- GOAL OF THE EXERCISE -
Only the lines from the one containing "атки, учёт которых позволит сделать" through the end of the entries should be returned, exactly as they are, with the pictures omitted.

Saved entries:

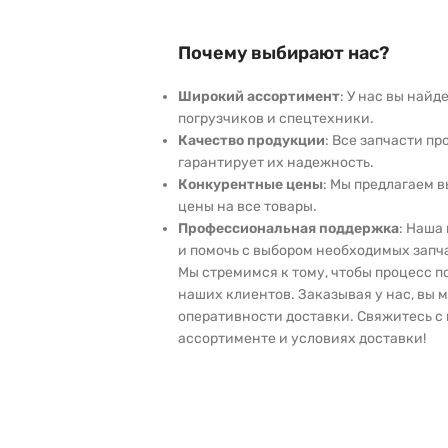
Почему выбирают нас?
Широкий ассортимент
: У нас вы най
погрузчиков и спецтехники.
Качество продукции
: Все запчасти пр
гарантирует их надежность.
Конкурентные цены
: Мы предлагаем 
цены на все товары.
Профессиональная поддержка
: Наша
и помочь с выбором необходимых запч
Мы стремимся к тому, чтобы процесс 
наших клиентов. Заказывая у нас, вы 
оперативности доставки. Свяжитесь с 
ассортименте и условиях доставки!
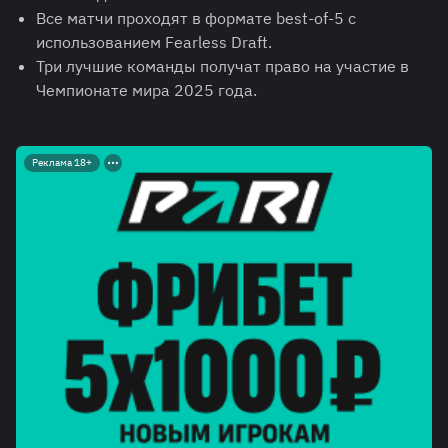
Все матчи проходят в формате best-of-5 с
использованием Fearless Draft.
Три лучшие команды получат право на участие в
Чемпионате мира 2025 года.
Реклама 18+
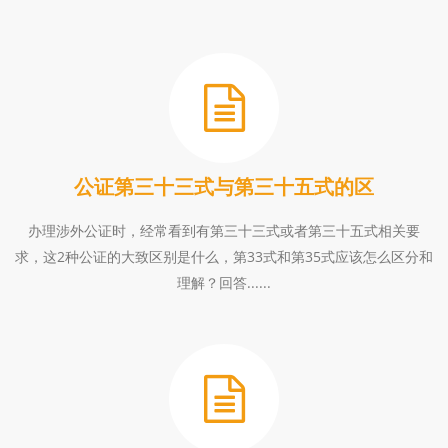
公证第三十三式与第三十五式的区
办理涉外公证时，经常看到有第三十三式或者第三十五式相关要
求，这2种公证的大致区别是什么，第33式和第35式应该怎么区分和
理解？回答......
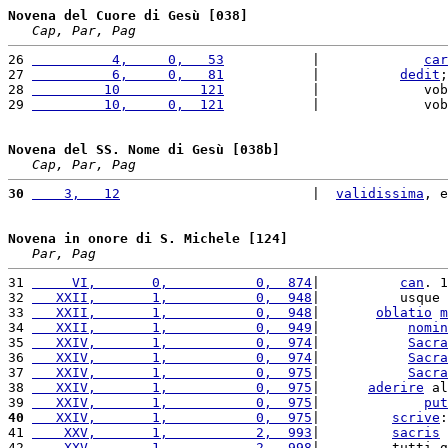
Novena del Cuore di Gesù [038]
Cap, Par, Pag
26 
          4,     0,   53
           |             
car
27 
          6,     0,   81
           |          
dedit
;
28 
         10          121
           |             vob
29 
         10,     0,  121
           |             vob
Novena del SS. Nome di Gesù [038b]
Cap, Par, Pag
30
    3,   12
                        |  
validissima
, e
Novena in onore di S. Michele [124]
Par, Pag
31 
     VI,       0,           0,  874
|          
can
. 1
32 
   XXII,       1,           0,  948
|          usque 
33 
   XXII,       1,           0,  948
|       
oblatio
m
34 
   XXII,       1,           0,  949
|           
nomin
35 
   XXIV,       1,           0,  974
|           
Sacra
36 
   XXIV,       1,           0,  974
|           
Sacra
37 
   XXIV,       1,           0,  975
|           
Sacra
38 
   XXIV,       1,           0,  975
|      
aderire
 al
39 
   XXIV,       1,           0,  975
|             
put
40
   XXIV,       1,           0,  975
|         
scrive
:
41 
    XXV,       1,           2,  993
|         
sacris
42 
    XXV,       1,           2,  998
|         tutti g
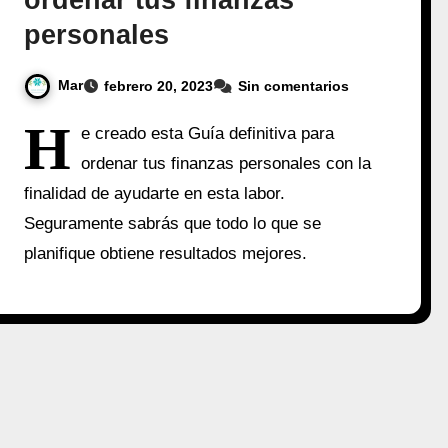
ordenar tus finanzas
personales
Mar
febrero 20, 2023
Sin comentarios
H
e creado esta Guía definitiva para
ordenar tus finanzas personales con la
finalidad de ayudarte en esta labor.
Seguramente sabrás que todo lo que se
planifique obtiene resultados mejores.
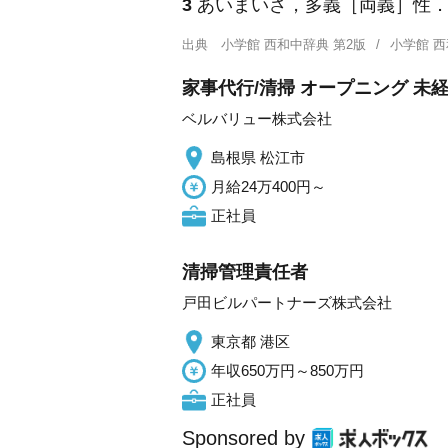
3
あいまいさ，多義［両義］性
出典
小学館 西和中辞典 第2版
小学館 
家事代行/清掃 オープニング 
ベルバリュー株式会社
島根県 松江市
月給24万400円～
正社員
清掃管理責任者
戸田ビルパートナーズ株式会社
東京都 港区
年収650万円～850万円
正社員
Sponsored by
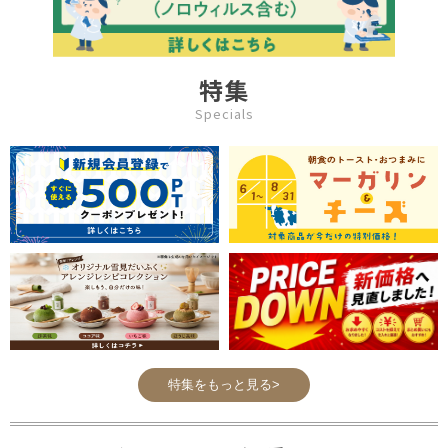
特集
Specials
特集をもっと見る>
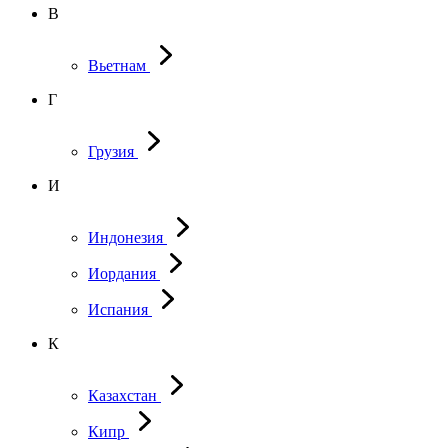
В
Вьетнам
Г
Грузия
И
Индонезия
Иордания
Испания
К
Казахстан
Кипр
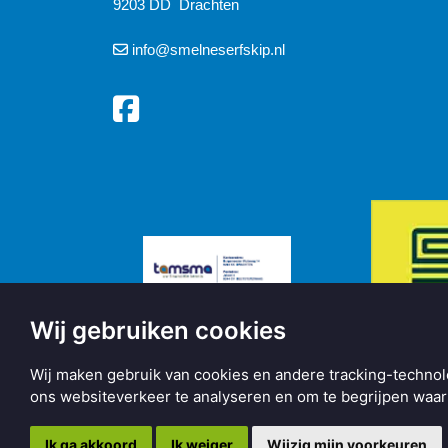
9203 DD Drachten
info@smelneserfskip.nl
Wij gebruiken cookies
Wij maken gebruik van cookies en andere tracking-technol
ons websiteverkeer te analyseren en om te begrijpen wa
Copyright © 2026 | Made with
BO. Be Original
| Powered b
Ik ga akkoord
Ik weiger
Wijzig mijn voorkeuren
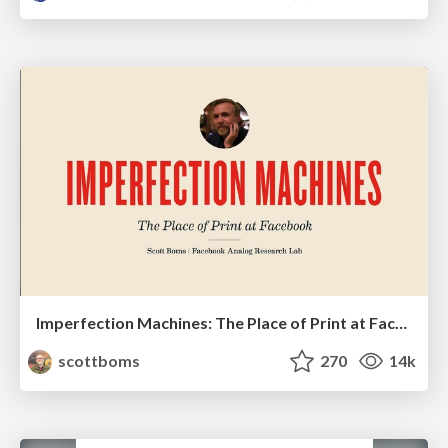
Imperfection Machines: The Place of Print at Facebook
scottboms
270
14k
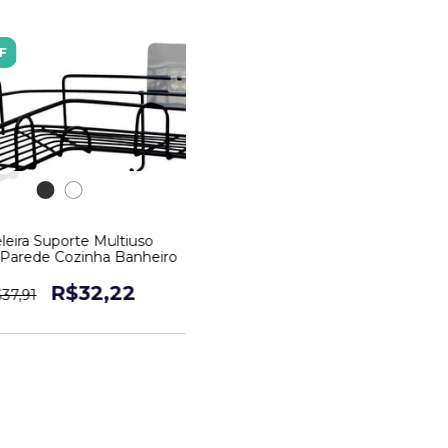
F
leira Suporte Multiuso
 Parede Cozinha Banheiro
R$32,22
37,91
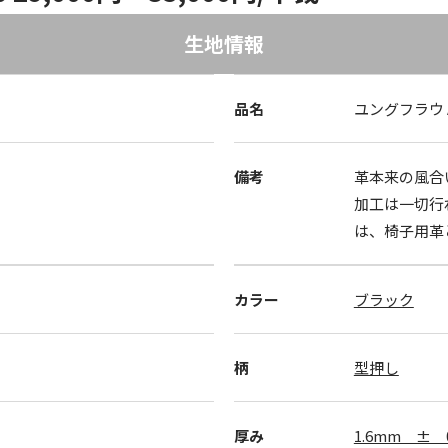
生地情報
品名
ユングフラウ 
備考
革本来の風合
加工は一切行
は、椅子用革
カラー
ブラック
柄
型押し
厚み
1.6mm ± 0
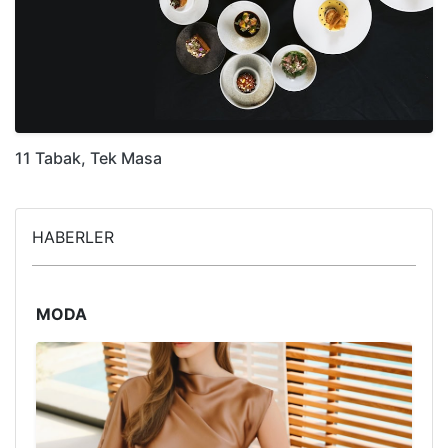
11 Tabak, Tek Masa
HABERLER
MODA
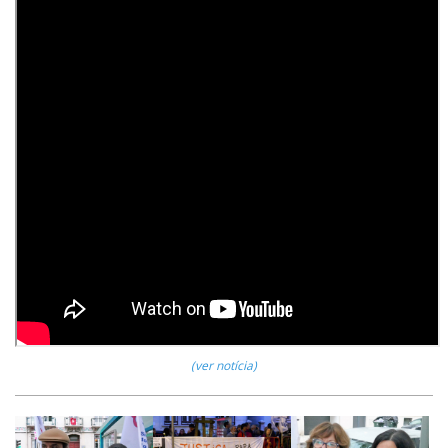
(ver notícia)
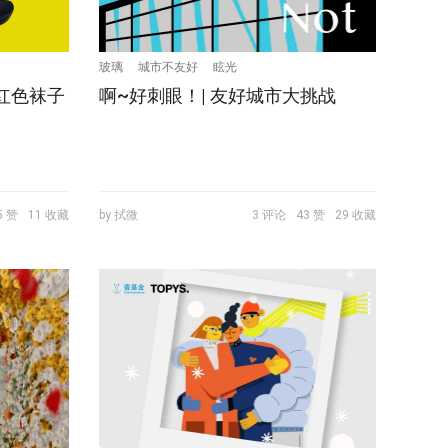
玻璃
城市不友好
眩光
上红色袜子
啊~好刺眼！| 友好城市大挑战
5 赞
11 收藏
by 拭微
3 评论
43 赞
29 收藏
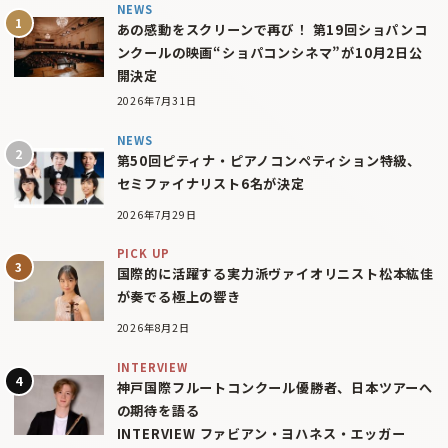
NEWS
あの感動をスクリーンで再び！ 第19回ショパンコ
ンクールの映画“ショパコンシネマ”が10月2日公
開決定
2026年7月31日
NEWS
第50回ピティナ・ピアノコンペティション特級、
セミファイナリスト6名が決定
2026年7月29日
PICK UP
国際的に活躍する実力派ヴァイオリニスト松本紘佳
が奏でる極上の響き
2026年8月2日
INTERVIEW
神戸国際フルートコンクール優勝者、日本ツアーへ
の期待を語る
INTERVIEW ファビアン・ヨハネス・エッガー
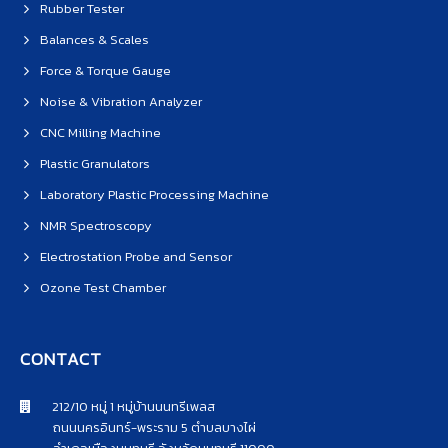
Rubber Tester
Balances & Scales
Force & Torque Gauge
Noise & Vibration Analyzer
CNC Milling Machine
Plastic Granulators
Laboratory Plastic Processing Machine
NMR Spectroscopy
Electrostation Probe and Sensor
Ozone Test Chamber
CONTACT
212/10 หมู่ 1 หมู่บ้านนนทรีเพลส
ถนนนครอินทร์-พระราม 5 ตำบลบางไผ่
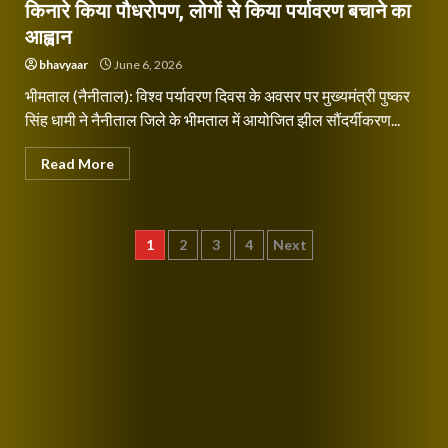
किनारे किया पौधरोपण, लोगों से किया पर्यावरण बचाने का
आह्वान
bhavyaar
June 6, 2026
भीमताल (नैनीताल): विश्व पर्यावरण दिवस के अवसर पर मुख्यमंत्री पुष्कर
सिंह धामी ने नैनीताल जिले के भीमताल में आयोजित झील सौंदर्यीकरण...
Read More
Posts
1
2
3
4
Next
pagination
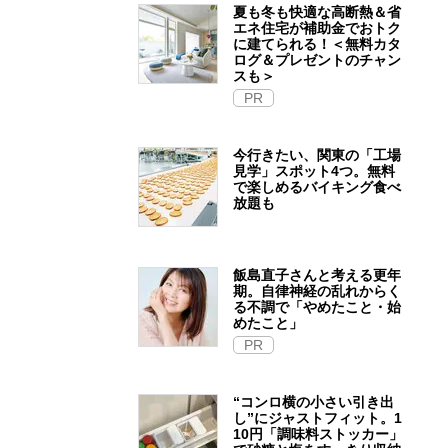
夏も冬も快適な高断熱＆省
エネ住宅が補助金でおトク
に建てられる！＜無料カタ
ログ＆プレゼントのチャン
スも＞
PR
今行きたい、関東の「工場
見学」スポット4つ。無料
で楽しめるバイキング食べ
放題も
飯島直子さんと考える更年
期。自律神経の乱れからく
る不調で「やめたこと・始
めたこと」
PR
“コンロ横の小さい引き出
し”にジャストフィット。1
10円「調味料ストッカー」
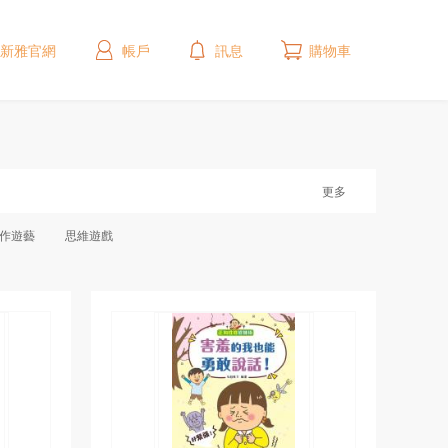
新雅官網
帳戶
訊息
購物車
更多
作遊藝
思維遊戲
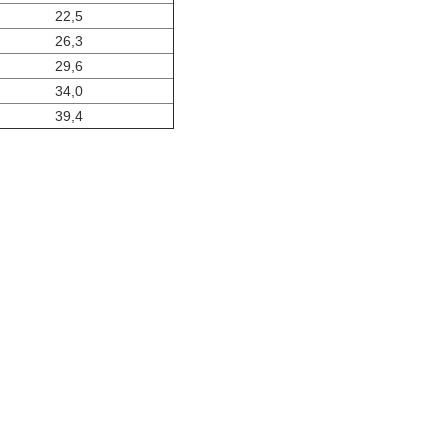
22,5
26,3
29,6
34,0
39,4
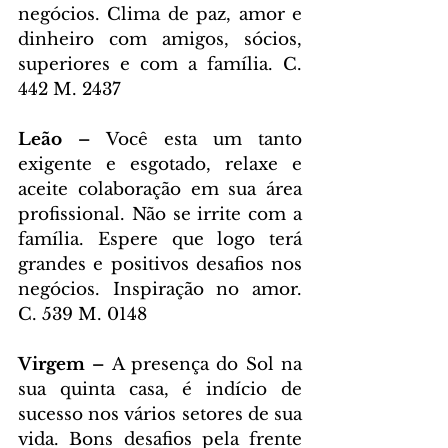
negócios. Clima de paz, amor e 
dinheiro com amigos, sócios, 
superiores e com a família. C. 
442 M. 2437
Leão – 
Você esta um tanto 
exigente e esgotado, relaxe e 
aceite colaboração em sua área 
profissional. Não se irrite com a 
família. Espere que logo terá 
grandes e positivos desafios nos 
negócios. Inspiração no amor. 
C. 539 M. 0148
Virgem – 
A presença do Sol na 
sua quinta casa, é indício de 
sucesso nos vários setores de sua 
vida. Bons desafios pela frente 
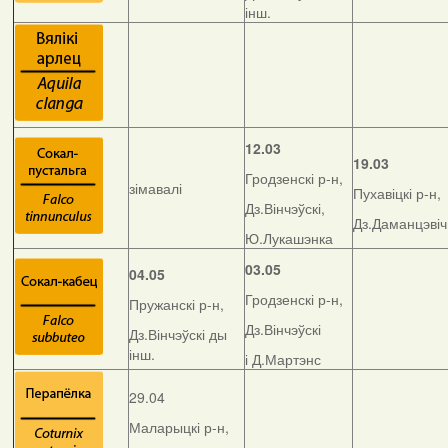
інш.
12.03
19.03
Гродзенскі р-н,
зімавалі
Пухавіцкі р-н,
Дз.Вінчэўскі,
Дз.Даманцэвіч
Ю.Лукашэнка
03.05
04.05
Гродзенскі р-н,
Пружанскі р-н,
Дз.Вінчэўскі
Дз.Вінчэўскі ды
інш.
і Д.Мартэнс
29.04
Маларыцкі р-н,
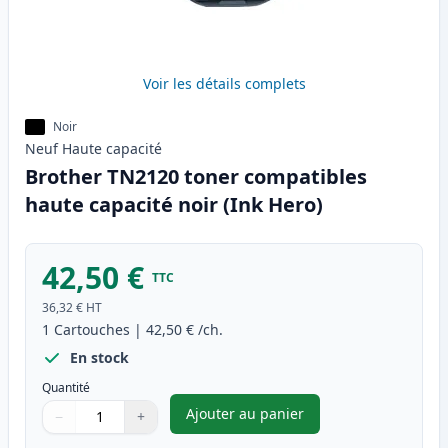
Voir les détails complets
Noir
Neuf
Haute
capacité
Brother TN2120 toner compatibles
haute capacité noir (Ink Hero)
42,50 €
TTC
36,32 €
HT
1
Cartouches
|
42,50 €
/ch.
En stock
Quantité
Ajouter au panier
−
+
,
Brother TN2120 toner compati
Quantité
Utilisez les boutons pour ajuster
Quantité
:
1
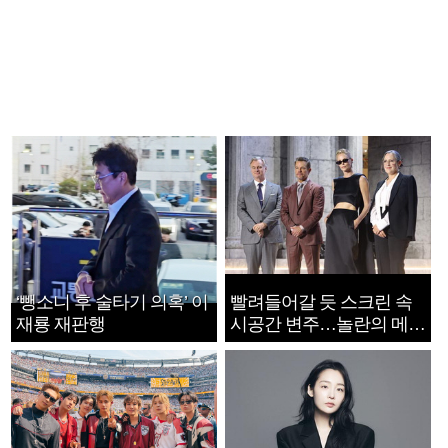
‘뺑소니 후 술타기 의혹’ 이
빨려들어갈 듯 스크린 속
재룡 재판행
시공간 변주…놀란의 메시
지는 ‘전쟁 속죄’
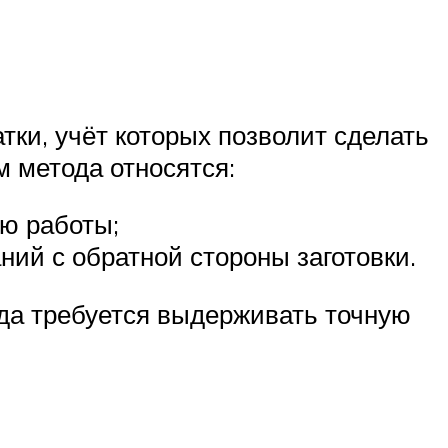
атки, учёт которых позволит сделать
м метода относятся:
ью работы;
ний с обратной стороны заготовки.
да требуется выдерживать точную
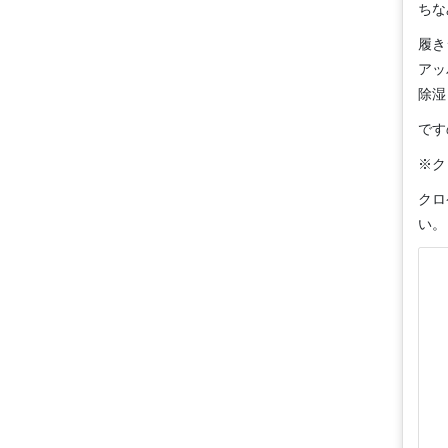
ちな
履き
アッ
除湿
です
※ク
クロ
い。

- RESULT BELOW -
атки, учёт которых позволит сделать
м метода относятся:
ью работы;
ний с обратной стороны заготовки.
да требуется выдерживать точную
ちな
履き
アッ
除湿
です
※ク
クロ
い。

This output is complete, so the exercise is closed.